Although EHRs are designed in different ways and with varying functionality, some already have waitlist options. And these baseline interactions don’t necessarily require a staff member to facilitate, meaning that when you do reach a voice-to-voice connection, it’s more meaningful. “If you do these things, it helps mitigate employee burnout,” says Hayward.
When repetitive tasks take up a staff member’s time and energy—tasks that technology could handle—it’s harder for them to have a good conversation with a patient. And often the patient is depending on that good conversation. “If you’re in a call center and you get someone anxious or upset, the biggest satisfier for that patient is connecting with someone who is knowledgeable and empathetic,” says Hayward. “It’s a difference of night and day.”
However, there’s a disconnect between existing, widely used technologies and more advanced options that can offer suggestions or port over a patient’s previous interactions. “A lot of organizations have different vendors for different technologies,” even voice technologies, Hayward explains—an artifact of silos between various departments. “Often they can’t even transfer you, so you have to call somewhere else yourself.”
Patient-centric versus physician-centric
What has held healthcare organizations back from implementing newer, more interconnected technologies? Certainly, privacy laws come into play, but Hayward adds that healthcare can be conservative when it comes to adopting new technology—rather than focused on the patient’s convenience.
“Traditionally, healthcare has been designed around the physician, not the patient,” she says. “Everything has been about the practicing physician and the patient working within the parameters the provider sets.”
But the industry is recognizing the need for a change. “We don’t move fast in healthcare, and we can’t adopt different models all the time, because it puts people at risk. There are a lot of reasons for moving slowly because of what’s at stake,” says Hayward. “But the thing I love about healthcare is that people have the best intentions about wanting to care for other human beings.”
The rules that have slowed adoption of new technology have value because they’re in place to protect the patient—but there’s reason to change as well. For one, call agents should be empowered to practice at the top of their roles, just like any other staff member in the healthcare continuum.
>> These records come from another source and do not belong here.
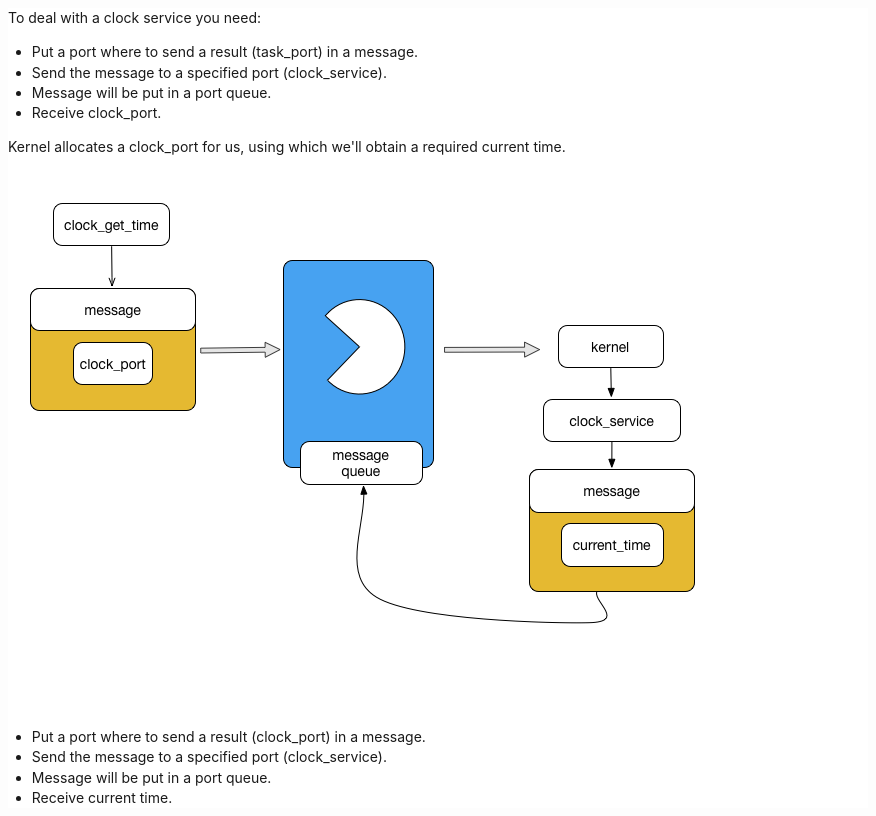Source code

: To deal with a clock service you need:

- Put a port where to send a result (task_port) in a message.
- Send the message to a specified port (clock_service).
- Message will be put in a port queue.
- Receive clock_port.

Kernel allocates a clock_port for us, using which we'll obtain a required
current time.

![clock_get_time](clock_get_time.png)

- Put a port where to send a result (clock_port) in a message.
- Send the message to a specified port (clock_service).
- Message will be put in a port queue.
- Receive current time.
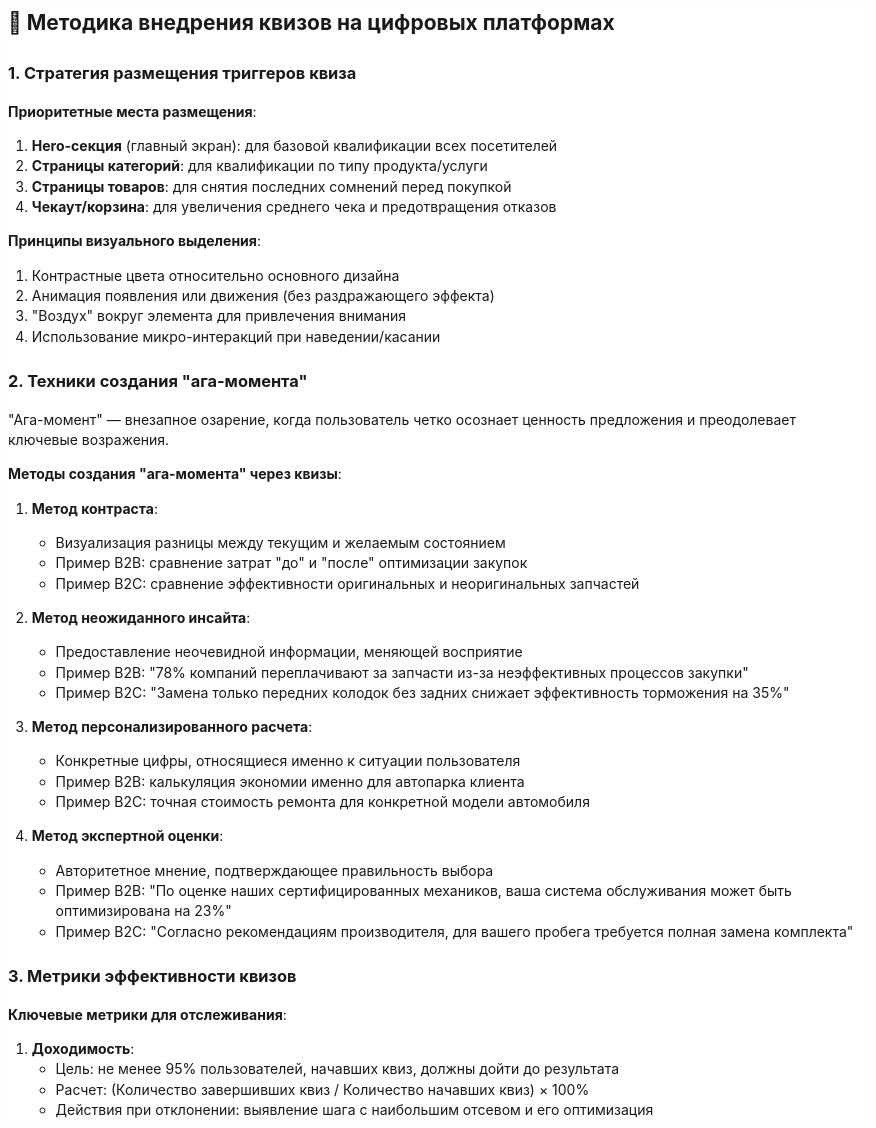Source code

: ## 🚀 Методика внедрения квизов на цифровых платформах

### 1. Стратегия размещения триггеров квиза

**Приоритетные места размещения**:

1. **Hero-секция** (главный экран): для базовой квалификации всех посетителей
2. **Страницы категорий**: для квалификации по типу продукта/услуги
3. **Страницы товаров**: для снятия последних сомнений перед покупкой
4. **Чекаут/корзина**: для увеличения среднего чека и предотвращения отказов

**Принципы визуального выделения**:

1. Контрастные цвета относительно основного дизайна
2. Анимация появления или движения (без раздражающего эффекта)
3. "Воздух" вокруг элемента для привлечения внимания
4. Использование микро-интеракций при наведении/касании

### 2. Техники создания "ага-момента"

"Ага-момент" — внезапное озарение, когда пользователь четко осознает ценность предложения и преодолевает ключевые возражения.

**Методы создания "ага-момента" через квизы**:

1. **Метод контраста**:
   - Визуализация разницы между текущим и желаемым состоянием
   - Пример B2B: сравнение затрат "до" и "после" оптимизации закупок
   - Пример B2C: сравнение эффективности оригинальных и неоригинальных запчастей

2. **Метод неожиданного инсайта**:
   - Предоставление неочевидной информации, меняющей восприятие
   - Пример B2B: "78% компаний переплачивают за запчасти из-за неэффективных процессов закупки"
   - Пример B2C: "Замена только передних колодок без задних снижает эффективность торможения на 35%"

3. **Метод персонализированного расчета**:
   - Конкретные цифры, относящиеся именно к ситуации пользователя
   - Пример B2B: калькуляция экономии именно для автопарка клиента
   - Пример B2C: точная стоимость ремонта для конкретной модели автомобиля

4. **Метод экспертной оценки**:
   - Авторитетное мнение, подтверждающее правильность выбора
   - Пример B2B: "По оценке наших сертифицированных механиков, ваша система обслуживания может быть оптимизирована на 23%"
   - Пример B2C: "Согласно рекомендациям производителя, для вашего пробега требуется полная замена комплекта"

### 3. Метрики эффективности квизов

**Ключевые метрики для отслеживания**:

1. **Доходимость**:
   - Цель: не менее 95% пользователей, начавших квиз, должны дойти до результата
   - Расчет: (Количество завершивших квиз / Количество начавших квиз) × 100%
   - Действия при отклонении: выявление шага с наибольшим отсевом и его оптимизация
“We talk about being able to offer new folks information, making suggestions, reducing the number of technologies they need to interact with during a call, and being able to automate tasks so they offload pure volume and enable more meaningful interactions,” says Hayward. “The satisfaction of being able to solve more complicated problems can help productivity go up and make the job better.”
The future of contact centers
Hayward would love to see the industry automating more of those easy-to-automate tasks. While scheduling in healthcare is notoriously complex and will always need some level of human interaction, unburdening the staff members who answer patient calls can help prevent burnout and talent loss.
“Using digital and voice to perform those automated tasks, we can free up more time so people can interact in an empathetic way,” letting them work at a higher level, she says.
Hayward predicts that we’ll see these advances, but they might be concentrated among larger healthcare groups and organizations with the resources and funding to put them in place. “There’s a big disparity between the haves and have-nots,” she says. “But as we continue to see consolidation in the industry, those who can make it happen will do it. I don’t think we can afford not to, but it takes a good push to get these things adopted.”